EXCERPT –
┌────────
Taman Tiara Titiwangsa residents stand firm against high density projects

Land parcel proposed for mixed commercial development for a condominium with 1,500 housing units (left plot)

KUALA LUMPUR: The battle to end all mixed commercial development in Taman Tiara Titiwangsa may not be over just yet.

For now, the proposed mixed commercial development is a no go, but should the developer of the proposed condominium blocks reapply for the project, residents will have to go through another round of public objection hearings under Rule 5 of the Federal Territory Planning Act 1982, according to residents’ spokesperson Sylvester Navaratnam.

This is something which the residents of the low density area do not want.

“Taman Tiara Titiwangsa used to be Kampung Seavoy, an old settlement (part of Kampung Air Panas, a Chinese New Village) where land was reserved for senior civil servants.

“Tanah Anugerah, they called it, because these plots of land were reserved for the senior government servants as a token of appreciation for their service to the country.

“In the 2012 Draft Kuala Lumpur City Plan (DKLCP), this plot of land (7.66 acres) was marked as a community centre and football field. But now they want to change it to residential-commercial,” said Navaratnam.

He said there was clear conflict of interest on the part of Kuala Lumpur City Hall (DBKL) because of the presence of certain individuals on the board of trustees of Yayasan Wilayah Persekutuan (YWP) which owned the piece of land for the proposed project in Taman Tiara Titiwangsa.

At the time (March 2017), the trustees were (former) federal territories minister Tengku Adnan Mansor, his deputy then M Loga Bala and then Kuala Lumpur mayor Mohd Amin Nordin Abd Aziz.

“So who will apply for change of land use? It will be YWP. And who sits on YWP? The mayor and federal territories minister.

“How can you own the land, approve and give it to yourself? That is conflict of interest. Can it be done like that?” Navaratnam asked.

At the moment, Navaratnam said, if the developers wanted to, they would have to submit a new application with new plans of a scaled down project.

Previously, the proposal was for a condominium with 1,500 housing units. This means that the population density would go up to 800 residents per acre.

Taman Tiara Titiwangsa was capped for a density of 32 residents per acre.

Taman Tiara Titiwangsa spokesperson Sylvester Navaratnam.
└────────
DATASET EXTRACT –
┌────────
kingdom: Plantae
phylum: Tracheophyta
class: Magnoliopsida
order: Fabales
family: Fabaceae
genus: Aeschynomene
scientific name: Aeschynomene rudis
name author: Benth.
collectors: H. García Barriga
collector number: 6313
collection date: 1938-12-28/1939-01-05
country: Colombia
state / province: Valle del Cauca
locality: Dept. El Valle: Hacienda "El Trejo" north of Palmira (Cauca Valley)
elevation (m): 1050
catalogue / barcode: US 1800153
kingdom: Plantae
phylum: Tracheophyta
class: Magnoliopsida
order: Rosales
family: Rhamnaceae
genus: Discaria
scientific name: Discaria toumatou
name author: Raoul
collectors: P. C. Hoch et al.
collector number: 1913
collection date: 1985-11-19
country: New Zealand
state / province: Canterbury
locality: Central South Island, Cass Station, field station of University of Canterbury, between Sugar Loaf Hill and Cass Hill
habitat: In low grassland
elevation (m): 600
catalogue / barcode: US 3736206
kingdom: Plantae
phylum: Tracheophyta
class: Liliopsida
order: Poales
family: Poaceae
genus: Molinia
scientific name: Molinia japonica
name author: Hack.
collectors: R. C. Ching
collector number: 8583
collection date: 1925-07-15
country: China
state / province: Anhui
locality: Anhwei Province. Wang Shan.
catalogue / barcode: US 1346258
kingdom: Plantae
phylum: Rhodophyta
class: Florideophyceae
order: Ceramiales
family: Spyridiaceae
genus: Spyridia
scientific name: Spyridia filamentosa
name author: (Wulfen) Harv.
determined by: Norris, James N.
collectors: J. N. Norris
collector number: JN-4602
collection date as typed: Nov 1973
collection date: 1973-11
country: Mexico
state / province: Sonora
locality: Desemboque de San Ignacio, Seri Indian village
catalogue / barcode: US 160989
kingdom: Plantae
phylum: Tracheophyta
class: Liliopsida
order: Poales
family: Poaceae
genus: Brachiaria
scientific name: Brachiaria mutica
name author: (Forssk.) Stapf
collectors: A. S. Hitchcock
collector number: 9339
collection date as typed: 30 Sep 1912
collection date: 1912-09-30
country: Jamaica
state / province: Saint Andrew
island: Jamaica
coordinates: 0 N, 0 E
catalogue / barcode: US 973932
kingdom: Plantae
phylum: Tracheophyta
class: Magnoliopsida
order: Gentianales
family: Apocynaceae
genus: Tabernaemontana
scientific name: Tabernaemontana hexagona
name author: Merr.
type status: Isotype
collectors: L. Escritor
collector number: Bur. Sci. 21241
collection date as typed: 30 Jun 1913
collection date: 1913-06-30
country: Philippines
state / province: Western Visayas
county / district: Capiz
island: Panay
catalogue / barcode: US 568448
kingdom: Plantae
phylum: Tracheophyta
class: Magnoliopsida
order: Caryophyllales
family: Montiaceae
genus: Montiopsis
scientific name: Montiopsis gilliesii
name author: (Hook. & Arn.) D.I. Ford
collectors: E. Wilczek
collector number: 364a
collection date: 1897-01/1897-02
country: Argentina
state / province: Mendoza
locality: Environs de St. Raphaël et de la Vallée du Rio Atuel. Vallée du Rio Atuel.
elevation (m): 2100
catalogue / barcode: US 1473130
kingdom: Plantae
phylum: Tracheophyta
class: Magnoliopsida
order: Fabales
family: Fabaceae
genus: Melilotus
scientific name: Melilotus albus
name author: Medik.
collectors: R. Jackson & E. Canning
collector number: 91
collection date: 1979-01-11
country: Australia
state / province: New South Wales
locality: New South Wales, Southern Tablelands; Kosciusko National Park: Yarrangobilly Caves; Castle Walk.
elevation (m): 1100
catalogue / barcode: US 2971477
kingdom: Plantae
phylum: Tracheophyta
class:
└────────
PROBLEMS TO WORK ON –
(a) What density cap did the Taman Tiara Titiwangsa article say applied to the area?
(b) Extract the stretch of the Taman Tiara Titiwangsa article from "This is something" through "to the country.", word for word.
Rely only on the Taman Tiara Titiwangsa article.

EXPECTED RESULTS –
(a) 32 residents per acre.

(b)
This is something which the residents of the low density area do not want.

“Taman Tiara Titiwangsa used to be Kampung Seavoy, an old settlement (part of Kampung Air Panas, a Chinese New Village) where land was reserved for senior civil servants.

“Tanah Anugerah, they called it, because these plots of land were reserved for the senior government servants as a token of appreciation for their service to the country.